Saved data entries
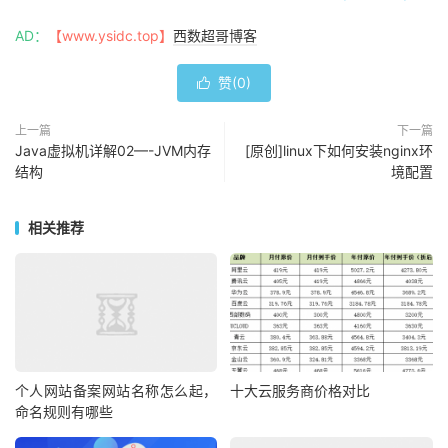
AD：
【www.ysidc.top】
西数超哥博客
赞(
0
)

上一篇
下一篇
Java虚拟机详解02—-JVM内存
[原创]linux下如何安装nginx环
结构
境配置
相关推荐
个人网站备案网站名称怎么起，
十大云服务商价格对比
命名规则有哪些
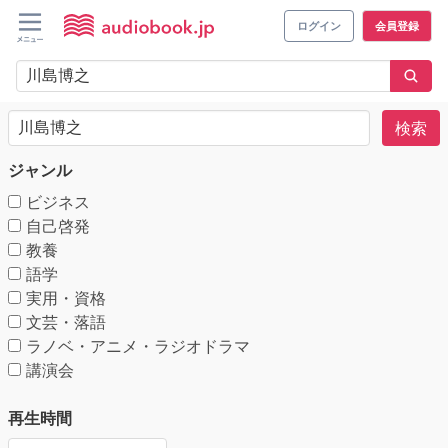
ログイン
会員登録
検索
ジャンル
ビジネス
自己啓発
教養
語学
実用・資格
文芸・落語
ラノベ・アニメ・ラジオドラマ
講演会
再生時間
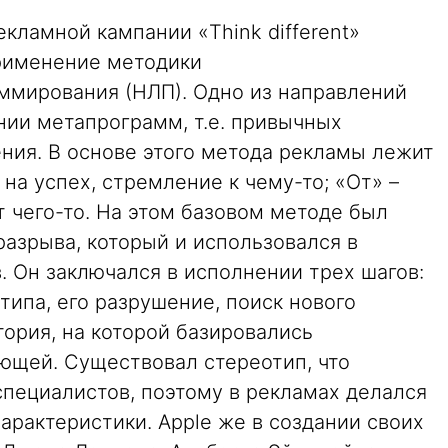
екламной кампании «Think different»
рименение методики
ммирования (НЛП). Одно из направлений
нии метапрограмм, т.е. привычных
ния. В основе этого метода рекламы лежит
 на успех, стремление к чему-то; «От» –
 чего-то. На этом базовом методе был
разрыва, который и использовался в
в. Он заключался в исполнении трех шагов:
ипа, его разрушение, поиск нового
ория, на которой базировались
ующей. Существовал стереотип, что
специалистов, поэтому в рекламах делался
характеристики. Apple же в создании своих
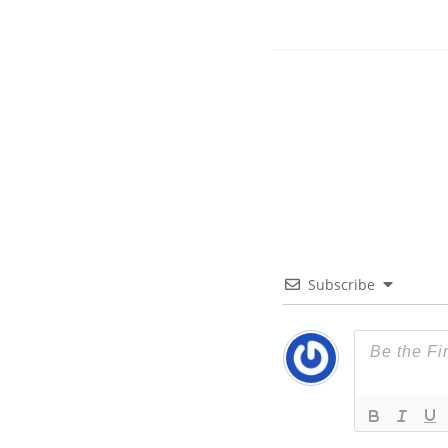
Subscribe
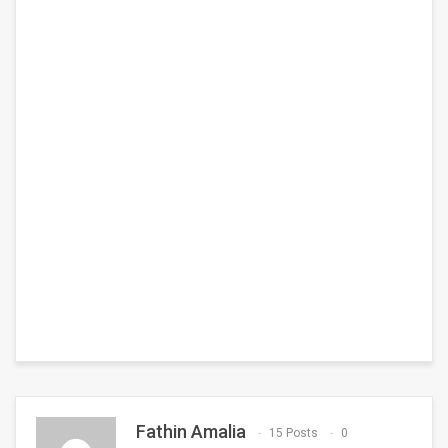
Fathin Amalia
15 Posts
0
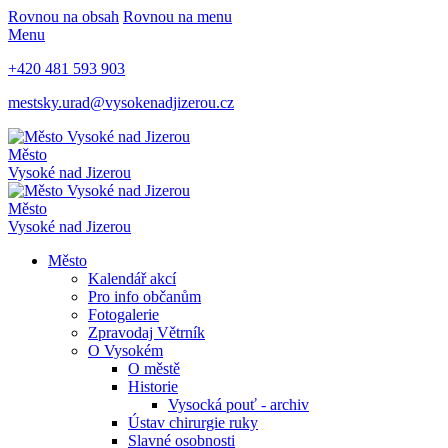
Rovnou na obsah
Rovnou na menu
Menu
+420 481 593 903
mestsky.urad@vysokenadjizerou.cz
Město
Vysoké nad Jizerou
Město
Vysoké nad Jizerou
Město
Kalendář akcí
Pro info občanům
Fotogalerie
Zpravodaj Větrník
O Vysokém
O městě
Historie
Vysocká pouť - archiv
Ústav chirurgie ruky
Slavné osobnosti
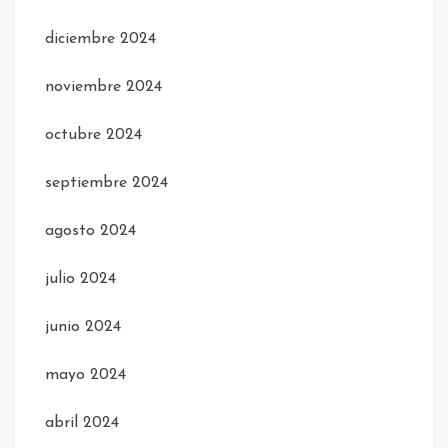
diciembre 2024
noviembre 2024
octubre 2024
septiembre 2024
agosto 2024
julio 2024
junio 2024
mayo 2024
abril 2024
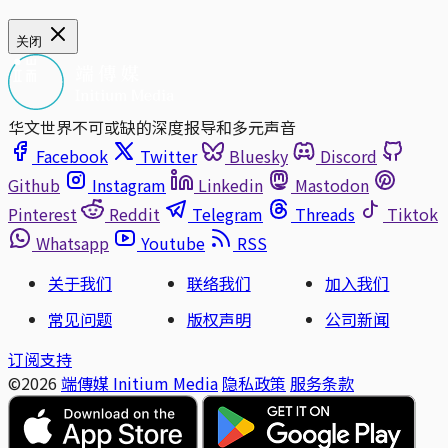
关闭
华文世界不可或缺的深度报导和多元声音
Facebook
Twitter
Bluesky
Discord
Github
Instagram
Linkedin
Mastodon
Pinterest
Reddit
Telegram
Threads
Tiktok
Whatsapp
Youtube
RSS
关于我们
联络我们
加入我们
常见问题
版权声明
公司新闻
订阅支持
©2026
端傳媒 Initium Media
隐私政策
服务条款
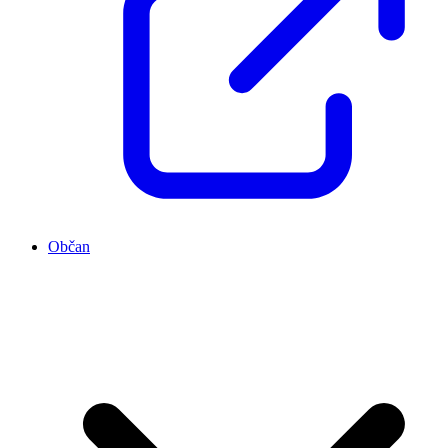
Občan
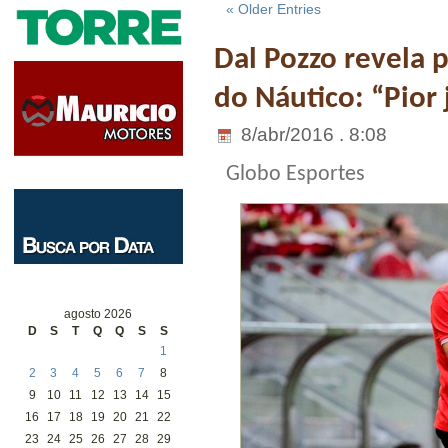
« Older Entries
Dal Pozzo revela 
do Náutico: “Pior
8/abr/2016 . 8:08
Globo Esportes
agosto 2026
D
S
T
Q
Q
S
S
1
2
3
4
5
6
7
8
9
10
11
12
13
14
15
16
17
18
19
20
21
22
23
24
25
26
27
28
29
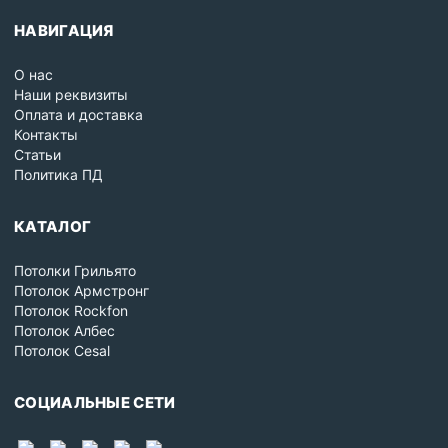
НАВИГАЦИЯ
О нас
Наши реквизиты
Оплата и доставка
Контакты
Статьи
Политика ПД
КАТАЛОГ
Потолки Грильято
Потолок Армстронг
Потолок Rockfon
Потолок Албес
Потолок Cesal
СОЦИАЛЬНЫЕ СЕТИ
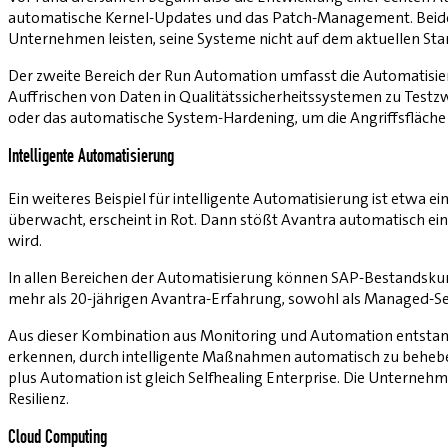
automatische Kernel-Updates und das Patch-Management. Beides i
Unternehmen leisten, seine Systeme nicht auf dem aktuellen Stan
Der zweite Bereich der Run Automation umfasst die Automatisie
Auffrischen von Daten in Qualitätssicherheitssystemen zu Test
oder das automatische System-Hardening, um die Angriffsfläche f
Intelligente Automatisierung
Ein weiteres Beispiel für intelligente Automatisierung ist etwa e
überwacht, erscheint in Rot. Dann stößt Avantra automatisch eine
wird.
In allen Bereichen der Automatisierung können SAP-Bestandskun
mehr als 20-jährigen Avantra-Erfahrung, sowohl als Managed-Ser
Aus dieser Kombination aus Monitoring und Automation entstand 
erkennen, durch intelligente Maßnahmen automatisch zu beheben u
plus Automation ist gleich Selfhealing Enterprise. Die Unterneh
Resilienz.
Cloud Computing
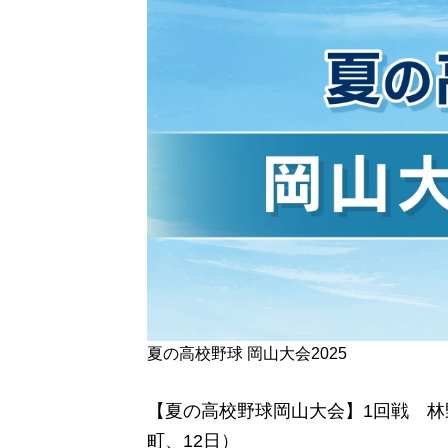
夏の高校野球 岡山大会2025
【夏の高校野球岡山大会】1回戦 林野
町、12日）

→ WHAT YOU ARE ASKED TO DO:
Please write out the text of every item above character for character, leaving the pictures out of your answer.

→ ANSWER:
AD：
【www.ysidc.top】
西数超哥博客
赞(
0
)

上一篇
下一篇
Java虚拟机详解02—-JVM内存
[原创]linux下如何安装nginx环
结构
境配置
相关推荐
个人网站备案网站名称怎么起，
十大云服务商价格对比
命名规则有哪些
ログイン
会員登録
検索
ジャンル
ビジネス
自己啓発
教養
語学
実用・資格
文芸・落語
ラノベ・アニメ・ラジオドラマ
講演会
再生時間
екламной кампании «Think different»
рименение методики
ммирования (НЛП). Одно из направлений
нии метапрограмм, т.е. привычных
ния. В основе этого метода рекламы лежит
 на успех, стремление к чему-то; «От» –
 чего-то. На этом базовом методе был
разрыва, который и использовался в
в. Он заключался в исполнении трех шагов:
ипа, его разрушение, поиск нового
ория, на которой базировались
ующей. Существовал стереотип, что
специалистов, поэтому в рекламах делался
характеристики. Apple же в создании своих
Subscribe
Fathin Amalia
15 Posts
0
Rovnou na obsah
Rovnou na menu
Menu
+420 481 593 903
mestsky.urad@vysokenadjizerou.cz
Město
Vysoké nad Jizerou
Město
Vysoké nad Jizerou
Město
Kalendář akcí
Pro info občanům
Fotogalerie
Zpravodaj Větrník
O Vysokém
O městě
Historie
Vysocká pouť - archiv
Ústav chirurgie ruky
Slavné osobnosti
diciembre 2024
noviembre 2024
octubre 2024
septiembre 2024
agosto 2024
julio 2024
junio 2024
mayo 2024
abril 2024
关闭
华文世界不可或缺的深度报导和多元声音
Facebook
Twitter
Bluesky
Discord
Github
Instagram
Linkedin
Mastodon
Pinterest
Reddit
Telegram
Threads
Tiktok
Whatsapp
Youtube
RSS
关于我们
联络我们
加入我们
常见问题
版权声明
公司新闻
订阅支持
©2026
端傳媒 Initium Media
隐私政策
服务条款
Občan
« Older Entries
Dal Pozzo revela 
do Náutico: “Pior
8/abr/2016 . 8:08
Globo Esportes
agosto 2026
D
S
T
Q
Q
S
S
1
2
3
4
5
6
7
8
9
10
11
12
13
14
15
16
17
18
19
20
21
22
23
24
25
26
27
28
29
НАВИГАЦИЯ
О нас
Наши реквизиты
Оплата и доставка
Контакты
Статьи
Политика ПД
КАТАЛОГ
Потолки Грильято
Потолок Армстронг
Потолок Rockfon
Потолок Албес
Потолок Cesal
СОЦИАЛЬНЫЕ СЕТИ
automatische Kernel-Updates und das Patch-Management. Beides i
Unternehmen leisten, seine Systeme nicht auf dem aktuellen Stan
Der zweite Bereich der Run Automation umfasst die Automatisie
Auffrischen von Daten in Qualitätssicherheitssystemen zu Test
oder das automatische System-Hardening, um die Angriffsfläche f
Intelligente Automatisierung
Ein weiteres Beispiel für intelligente Automatisierung ist etwa e
überwacht, erscheint in Rot. Dann stößt Avantra automatisch eine
wird.
In allen Bereichen der Automatisierung können SAP-Bestandskun
mehr als 20-jährigen Avantra-Erfahrung, sowohl als Managed-Ser
Aus dieser Kombination aus Monitoring und Automation entstand 
erkennen, durch intelligente Maßnahmen automatisch zu beheben u
plus Automation ist gleich Selfhealing Enterprise. Die Unterneh
Resilienz.
Cloud Computing
夏の高校野球 岡山大会2025
【夏の高校野球岡山大会】1回戦 林野
町、12日）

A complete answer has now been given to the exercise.